Below are records to print word for word; include none of their pictures.

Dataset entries
--- START ---

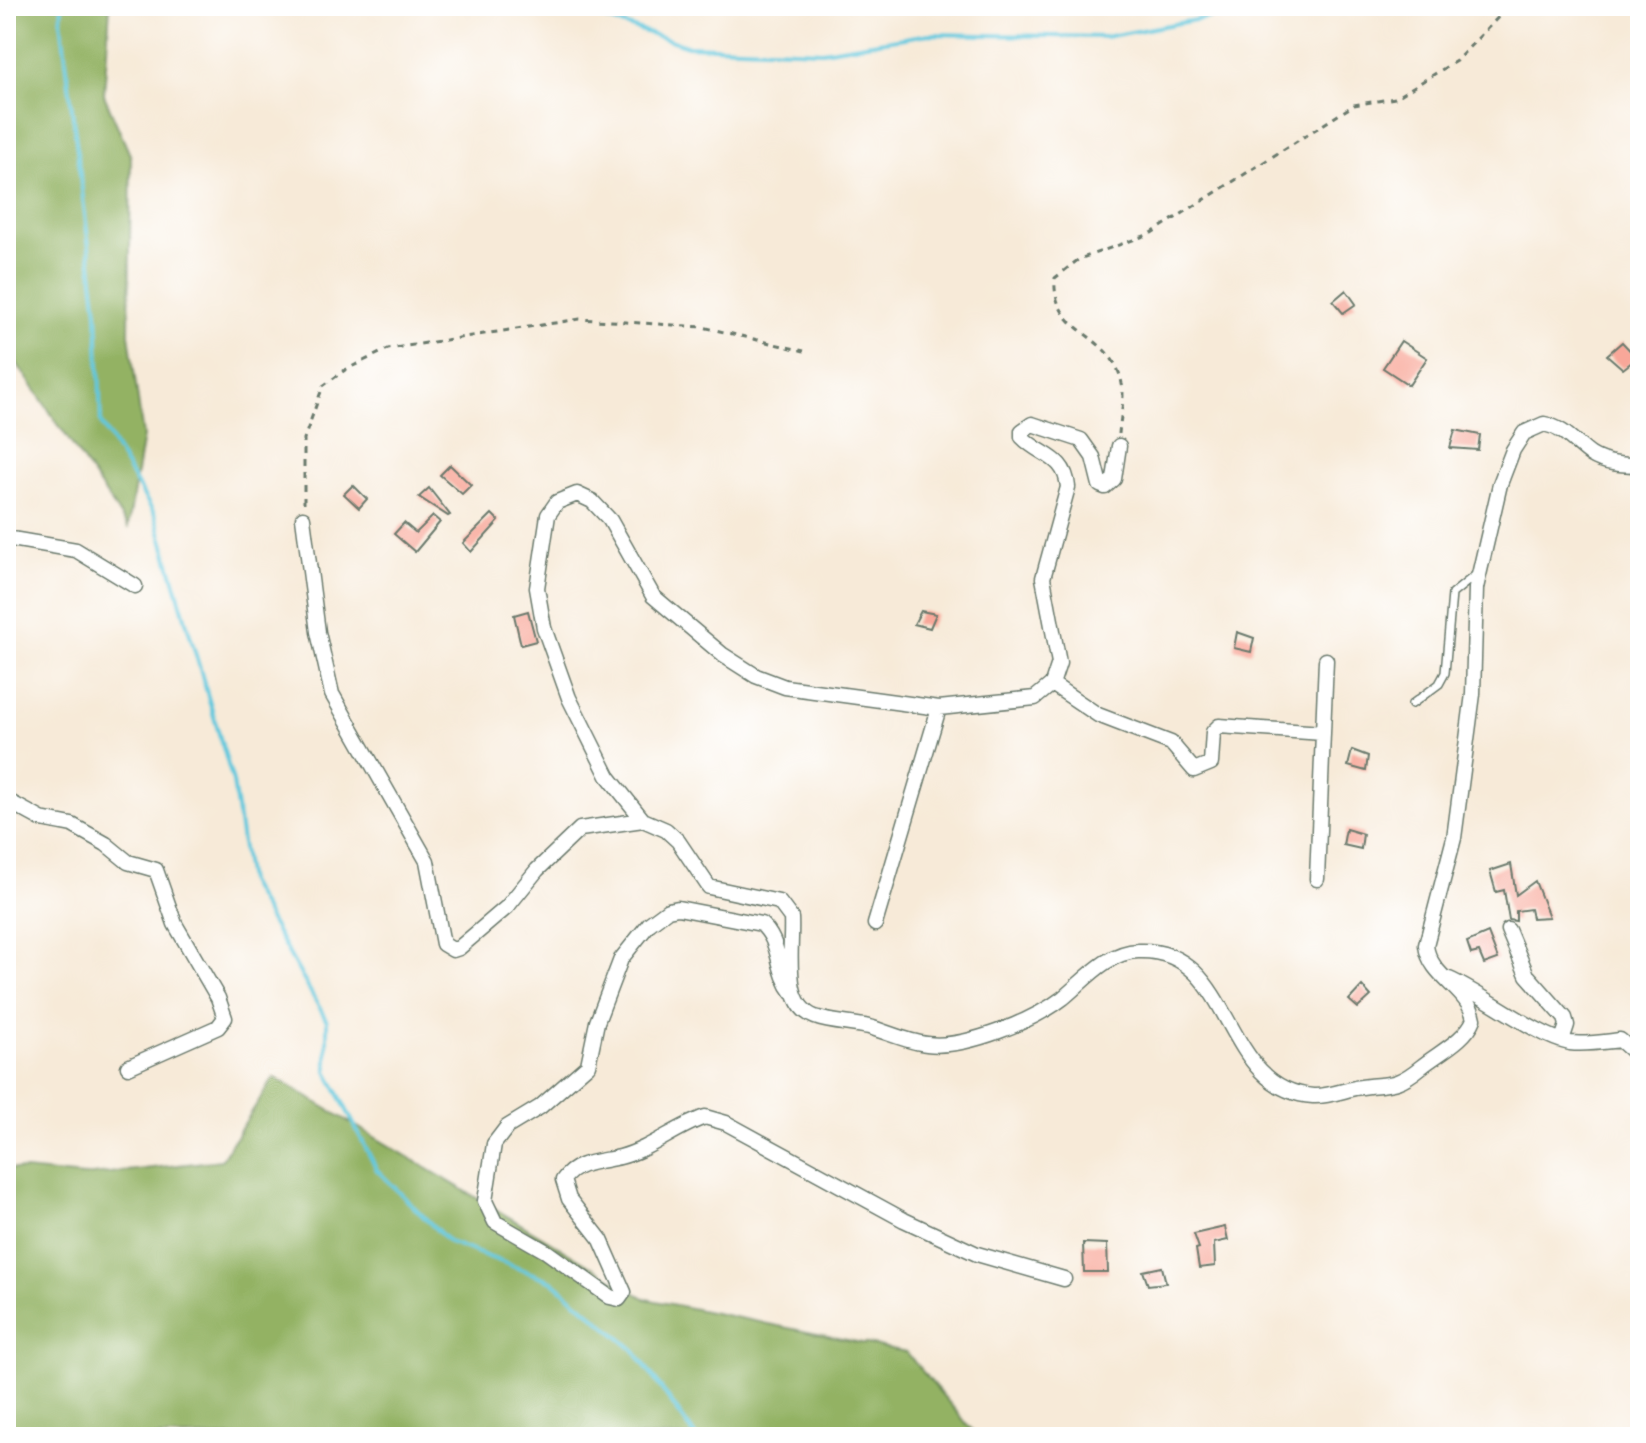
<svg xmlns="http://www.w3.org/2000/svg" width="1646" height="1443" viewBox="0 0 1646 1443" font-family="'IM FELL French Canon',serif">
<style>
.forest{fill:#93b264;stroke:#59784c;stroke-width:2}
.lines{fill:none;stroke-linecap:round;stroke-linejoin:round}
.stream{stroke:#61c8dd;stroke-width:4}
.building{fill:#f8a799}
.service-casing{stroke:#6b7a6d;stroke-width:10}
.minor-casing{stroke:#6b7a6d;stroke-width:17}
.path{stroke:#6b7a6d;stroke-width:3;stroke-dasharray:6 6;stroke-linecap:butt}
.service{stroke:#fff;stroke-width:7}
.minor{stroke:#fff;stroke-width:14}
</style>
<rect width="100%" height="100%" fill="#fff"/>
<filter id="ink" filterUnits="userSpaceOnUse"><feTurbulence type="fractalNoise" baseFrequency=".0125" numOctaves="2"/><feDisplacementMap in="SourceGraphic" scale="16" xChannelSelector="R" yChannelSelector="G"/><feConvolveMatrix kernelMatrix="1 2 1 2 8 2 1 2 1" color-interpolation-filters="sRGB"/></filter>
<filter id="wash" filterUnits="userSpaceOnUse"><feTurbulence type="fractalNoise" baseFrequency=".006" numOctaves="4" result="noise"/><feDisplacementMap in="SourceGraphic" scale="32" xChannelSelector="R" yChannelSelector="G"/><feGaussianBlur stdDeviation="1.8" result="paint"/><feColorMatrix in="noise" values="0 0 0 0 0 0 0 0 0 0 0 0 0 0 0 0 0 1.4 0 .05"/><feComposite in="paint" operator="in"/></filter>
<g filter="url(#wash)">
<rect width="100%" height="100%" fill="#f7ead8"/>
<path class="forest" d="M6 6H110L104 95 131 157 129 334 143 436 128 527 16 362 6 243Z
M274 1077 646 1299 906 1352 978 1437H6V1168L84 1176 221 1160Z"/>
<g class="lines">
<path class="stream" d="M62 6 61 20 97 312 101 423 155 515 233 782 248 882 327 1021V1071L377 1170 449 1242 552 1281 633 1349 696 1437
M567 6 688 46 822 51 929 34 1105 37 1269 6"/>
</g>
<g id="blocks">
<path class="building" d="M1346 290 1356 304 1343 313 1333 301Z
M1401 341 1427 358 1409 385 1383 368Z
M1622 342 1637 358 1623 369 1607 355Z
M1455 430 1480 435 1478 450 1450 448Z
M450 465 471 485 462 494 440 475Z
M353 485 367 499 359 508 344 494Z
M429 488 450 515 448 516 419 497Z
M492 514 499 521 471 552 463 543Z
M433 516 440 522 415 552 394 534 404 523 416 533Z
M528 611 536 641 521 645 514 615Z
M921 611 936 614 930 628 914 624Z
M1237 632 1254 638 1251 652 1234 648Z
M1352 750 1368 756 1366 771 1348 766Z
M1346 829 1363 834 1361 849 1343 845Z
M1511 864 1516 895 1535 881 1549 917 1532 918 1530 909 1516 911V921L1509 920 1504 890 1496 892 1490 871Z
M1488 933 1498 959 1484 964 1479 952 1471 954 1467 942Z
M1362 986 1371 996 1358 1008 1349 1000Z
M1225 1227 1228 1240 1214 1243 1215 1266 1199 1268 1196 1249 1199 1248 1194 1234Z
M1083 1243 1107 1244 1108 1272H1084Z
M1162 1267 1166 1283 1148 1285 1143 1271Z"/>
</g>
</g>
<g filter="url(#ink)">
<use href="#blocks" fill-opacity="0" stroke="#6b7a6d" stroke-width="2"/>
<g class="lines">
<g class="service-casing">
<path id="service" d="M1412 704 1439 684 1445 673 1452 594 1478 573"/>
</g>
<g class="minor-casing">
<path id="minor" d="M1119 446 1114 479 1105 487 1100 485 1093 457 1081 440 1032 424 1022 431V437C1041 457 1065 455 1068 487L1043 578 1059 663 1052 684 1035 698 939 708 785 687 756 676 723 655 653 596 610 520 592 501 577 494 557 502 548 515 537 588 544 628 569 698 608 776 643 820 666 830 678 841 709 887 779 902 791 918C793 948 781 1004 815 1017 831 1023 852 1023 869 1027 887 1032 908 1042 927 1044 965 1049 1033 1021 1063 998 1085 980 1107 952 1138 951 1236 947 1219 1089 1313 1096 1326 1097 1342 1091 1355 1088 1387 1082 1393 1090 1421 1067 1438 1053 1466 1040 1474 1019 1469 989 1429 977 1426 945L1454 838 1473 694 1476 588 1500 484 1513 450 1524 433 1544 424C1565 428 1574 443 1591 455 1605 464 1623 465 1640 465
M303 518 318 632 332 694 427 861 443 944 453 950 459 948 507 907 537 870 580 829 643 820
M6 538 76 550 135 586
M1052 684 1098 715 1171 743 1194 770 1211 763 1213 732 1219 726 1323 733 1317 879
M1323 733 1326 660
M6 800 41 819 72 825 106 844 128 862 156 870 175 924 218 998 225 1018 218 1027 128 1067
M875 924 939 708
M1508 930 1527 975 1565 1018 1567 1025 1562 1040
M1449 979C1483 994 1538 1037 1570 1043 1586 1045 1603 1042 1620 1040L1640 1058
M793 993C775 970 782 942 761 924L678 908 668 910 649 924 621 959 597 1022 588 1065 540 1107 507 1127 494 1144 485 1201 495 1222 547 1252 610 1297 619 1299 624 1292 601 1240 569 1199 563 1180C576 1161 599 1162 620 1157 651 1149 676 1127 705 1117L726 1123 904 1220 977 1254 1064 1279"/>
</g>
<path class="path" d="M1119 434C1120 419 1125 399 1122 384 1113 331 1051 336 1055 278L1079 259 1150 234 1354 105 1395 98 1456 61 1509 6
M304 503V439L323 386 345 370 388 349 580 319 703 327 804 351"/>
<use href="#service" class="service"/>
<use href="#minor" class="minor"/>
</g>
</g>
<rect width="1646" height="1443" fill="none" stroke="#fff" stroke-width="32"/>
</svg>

--- END ---

# Task answer
<svg xmlns="http://www.w3.org/2000/svg" width="1646" height="1443" viewBox="0 0 1646 1443" font-family="'IM FELL French Canon',serif">
<style>
.forest{fill:#93b264;stroke:#59784c;stroke-width:2}
.lines{fill:none;stroke-linecap:round;stroke-linejoin:round}
.stream{stroke:#61c8dd;stroke-width:4}
.building{fill:#f8a799}
.service-casing{stroke:#6b7a6d;stroke-width:10}
.minor-casing{stroke:#6b7a6d;stroke-width:17}
.path{stroke:#6b7a6d;stroke-width:3;stroke-dasharray:6 6;stroke-linecap:butt}
.service{stroke:#fff;stroke-width:7}
.minor{stroke:#fff;stroke-width:14}
</style>
<rect width="100%" height="100%" fill="#fff"/>
<filter id="ink" filterUnits="userSpaceOnUse"><feTurbulence type="fractalNoise" baseFrequency=".0125" numOctaves="2"/><feDisplacementMap in="SourceGraphic" scale="16" xChannelSelector="R" yChannelSelector="G"/><feConvolveMatrix kernelMatrix="1 2 1 2 8 2 1 2 1" color-interpolation-filters="sRGB"/></filter>
<filter id="wash" filterUnits="userSpaceOnUse"><feTurbulence type="fractalNoise" baseFrequency=".006" numOctaves="4" result="noise"/><feDisplacementMap in="SourceGraphic" scale="32" xChannelSelector="R" yChannelSelector="G"/><feGaussianBlur stdDeviation="1.8" result="paint"/><feColorMatrix in="noise" values="0 0 0 0 0 0 0 0 0 0 0 0 0 0 0 0 0 1.4 0 .05"/><feComposite in="paint" operator="in"/></filter>
<g filter="url(#wash)">
<rect width="100%" height="100%" fill="#f7ead8"/>
<path class="forest" d="M6 6H110L104 95 131 157 129 334 143 436 128 527 16 362 6 243Z
M274 1077 646 1299 906 1352 978 1437H6V1168L84 1176 221 1160Z"/>
<g class="lines">
<path class="stream" d="M62 6 61 20 97 312 101 423 155 515 233 782 248 882 327 1021V1071L377 1170 449 1242 552 1281 633 1349 696 1437
M567 6 688 46 822 51 929 34 1105 37 1269 6"/>
</g>
<g id="blocks">
<path class="building" d="M1346 290 1356 304 1343 313 1333 301Z
M1401 341 1427 358 1409 385 1383 368Z
M1622 342 1637 358 1623 369 1607 355Z
M1455 430 1480 435 1478 450 1450 448Z
M450 465 471 485 462 494 440 475Z
M353 485 367 499 359 508 344 494Z
M429 488 450 515 448 516 419 497Z
M492 514 499 521 471 552 463 543Z
M433 516 440 522 415 552 394 534 404 523 416 533Z
M528 611 536 641 521 645 514 615Z
M921 611 936 614 930 628 914 624Z
M1237 632 1254 638 1251 652 1234 648Z
M1352 750 1368 756 1366 771 1348 766Z
M1346 829 1363 834 1361 849 1343 845Z
M1511 864 1516 895 1535 881 1549 917 1532 918 1530 909 1516 911V921L1509 920 1504 890 1496 892 1490 871Z
M1488 933 1498 959 1484 964 1479 952 1471 954 1467 942Z
M1362 986 1371 996 1358 1008 1349 1000Z
M1225 1227 1228 1240 1214 1243 1215 1266 1199 1268 1196 1249 1199 1248 1194 1234Z
M1083 1243 1107 1244 1108 1272H1084Z
M1162 1267 1166 1283 1148 1285 1143 1271Z"/>
</g>
</g>
<g filter="url(#ink)">
<use href="#blocks" fill-opacity="0" stroke="#6b7a6d" stroke-width="2"/>
<g class="lines">
<g class="service-casing">
<path id="service" d="M1412 704 1439 684 1445 673 1452 594 1478 573"/>
</g>
<g class="minor-casing">
<path id="minor" d="M1119 446 1114 479 1105 487 1100 485 1093 457 1081 440 1032 424 1022 431V437C1041 457 1065 455 1068 487L1043 578 1059 663 1052 684 1035 698 939 708 785 687 756 676 723 655 653 596 610 520 592 501 577 494 557 502 548 515 537 588 544 628 569 698 608 776 643 820 666 830 678 841 709 887 779 902 791 918C793 948 781 1004 815 1017 831 1023 852 1023 869 1027 887 1032 908 1042 927 1044 965 1049 1033 1021 1063 998 1085 980 1107 952 1138 951 1236 947 1219 1089 1313 1096 1326 1097 1342 1091 1355 1088 1387 1082 1393 1090 1421 1067 1438 1053 1466 1040 1474 1019 1469 989 1429 977 1426 945L1454 838 1473 694 1476 588 1500 484 1513 450 1524 433 1544 424C1565 428 1574 443 1591 455 1605 464 1623 465 1640 465
M303 518 318 632 332 694 427 861 443 944 453 950 459 948 507 907 537 870 580 829 643 820
M6 538 76 550 135 586
M1052 684 1098 715 1171 743 1194 770 1211 763 1213 732 1219 726 1323 733 1317 879
M1323 733 1326 660
M6 800 41 819 72 825 106 844 128 862 156 870 175 924 218 998 225 1018 218 1027 128 1067
M875 924 939 708
M1508 930 1527 975 1565 1018 1567 1025 1562 1040
M1449 979C1483 994 1538 1037 1570 1043 1586 1045 1603 1042 1620 1040L1640 1058
M793 993C775 970 782 942 761 924L678 908 668 910 649 924 621 959 597 1022 588 1065 540 1107 507 1127 494 1144 485 1201 495 1222 547 1252 610 1297 619 1299 624 1292 601 1240 569 1199 563 1180C576 1161 599 1162 620 1157 651 1149 676 1127 705 1117L726 1123 904 1220 977 1254 1064 1279"/>
</g>
<path class="path" d="M1119 434C1120 419 1125 399 1122 384 1113 331 1051 336 1055 278L1079 259 1150 234 1354 105 1395 98 1456 61 1509 6
M304 503V439L323 386 345 370 388 349 580 319 703 327 804 351"/>
<use href="#service" class="service"/>
<use href="#minor" class="minor"/>
</g>
</g>
<rect width="1646" height="1443" fill="none" stroke="#fff" stroke-width="32"/>
</svg>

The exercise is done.